I was wondering what some of you guys/girls think of the two cages. I'm asking because I'm moving back to base housing for the last 6 months of my military career until I get out in dec. I'm not moving til August so I have some To get a cage. Anyways when I move I'm going to have to break down tysons current cage and put it in storage because it will be to big for a one bedroom unit. I was looking at the visions, and they all say to only use a 75 watt bulb, will that get me the right basking temps. Now the ones I've been looking at are about 6x3x18. ( this is only going to be temporary) then when I go back home he will get his current enclosure again and this cage will be used for my red tail. Any thoughts or comments will be appreciated. I know that's not ideal cage size, but I have no other options and it's only for a few months and he will still get his free roam time do he won't be caged in there 24/7.


----------



## bfb345 (Mar 4, 2013)

75 watts is not going to produce the heat required I have trouble with a 100 watt and a 100 watt ceramic heat emitter


----------



## Scott_k (Mar 4, 2013)

That's what I thought, but with the vision that's the highest wattage that is recommended. I use a 250watt and a 160watt now but that's in his solid wood cage.


----------



## laurarfl (Mar 4, 2013)

I don't think the vision is ideal. I do have a vision for an adult tegu, but she is super small (only 2ft) and weighs 5-6 lbs. She has a short SVL and is missing about 2/3rd of her tail. I build up the deeper end with substrate for her to burrow and use the short end for basking with a 100watt bulb. No problems with the 100watt bulb except that in the summer I have to cut it back to a 60 due to the garage heat.


----------



## KritterKeeper (Mar 4, 2013)

I use a 40watt halogen flood light for my columbians basking spot and its at least 110 if not alittle over and i have a 40watt household bulb on the other side which keeps things around 80. I cant believe you guys can use such high wattage without your temps being extremely high..


----------



## chelvis (Mar 4, 2013)

Kritter Keeper what size cage are you using, I have to use a 100w to heat a 40 gallon tank to the right temps. 
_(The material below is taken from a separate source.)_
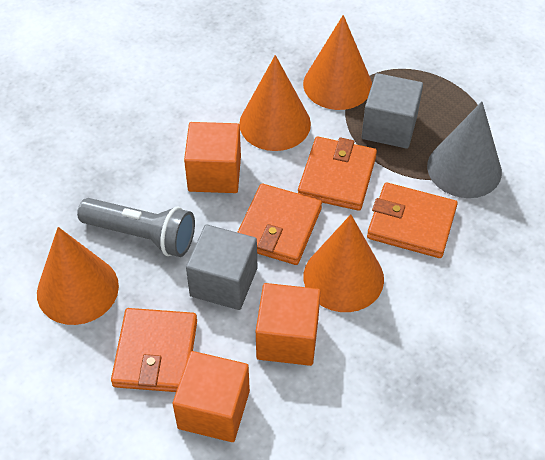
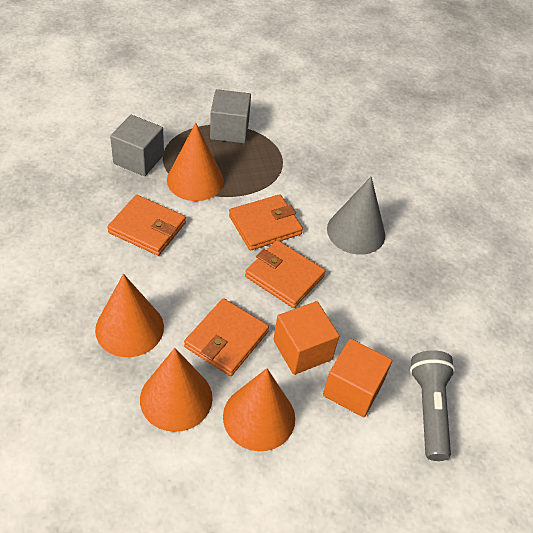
orange cube: 3 -> 2

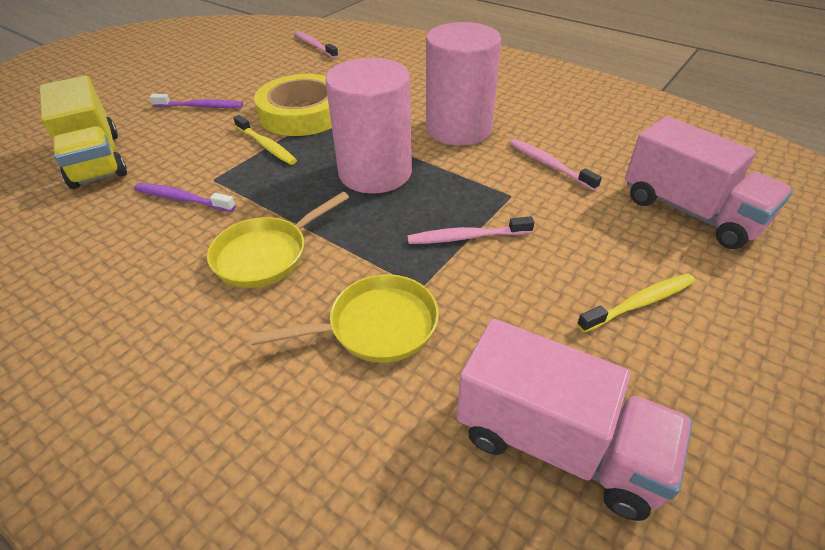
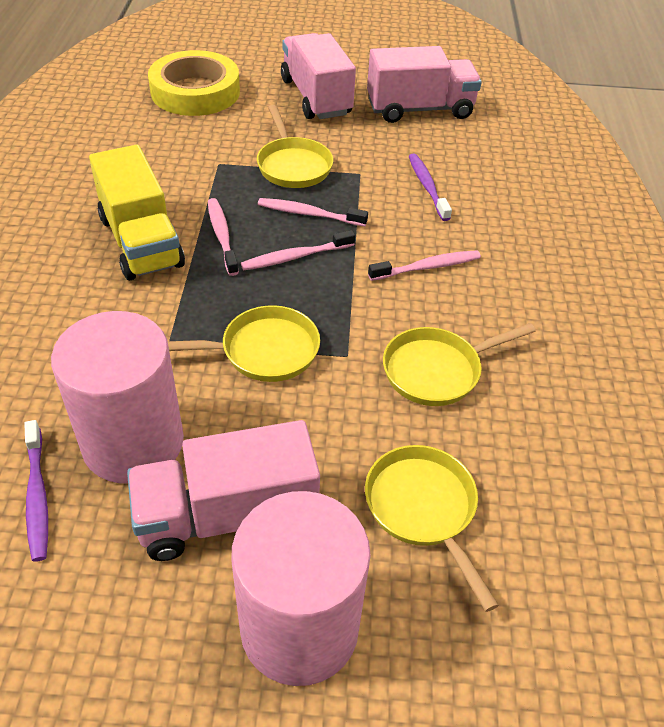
pink toothbrush: 3 -> 4
pink truck: 2 -> 3
yellow pan: 2 -> 4
yellow toothbrush: 2 -> 0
As for the question at hand. Don't use a vision, I keep one on hand but really they are not ideal so 6 months. Animal plastics you have more flexibility.


----------



## KritterKeeper (Mar 4, 2013)

The cage i have is a converted 180gal aquarium..72"x24"x25". The front glass was taken off and basically made into sliding doors. We made a wooden top with ceramic fixtures for the lights.


----------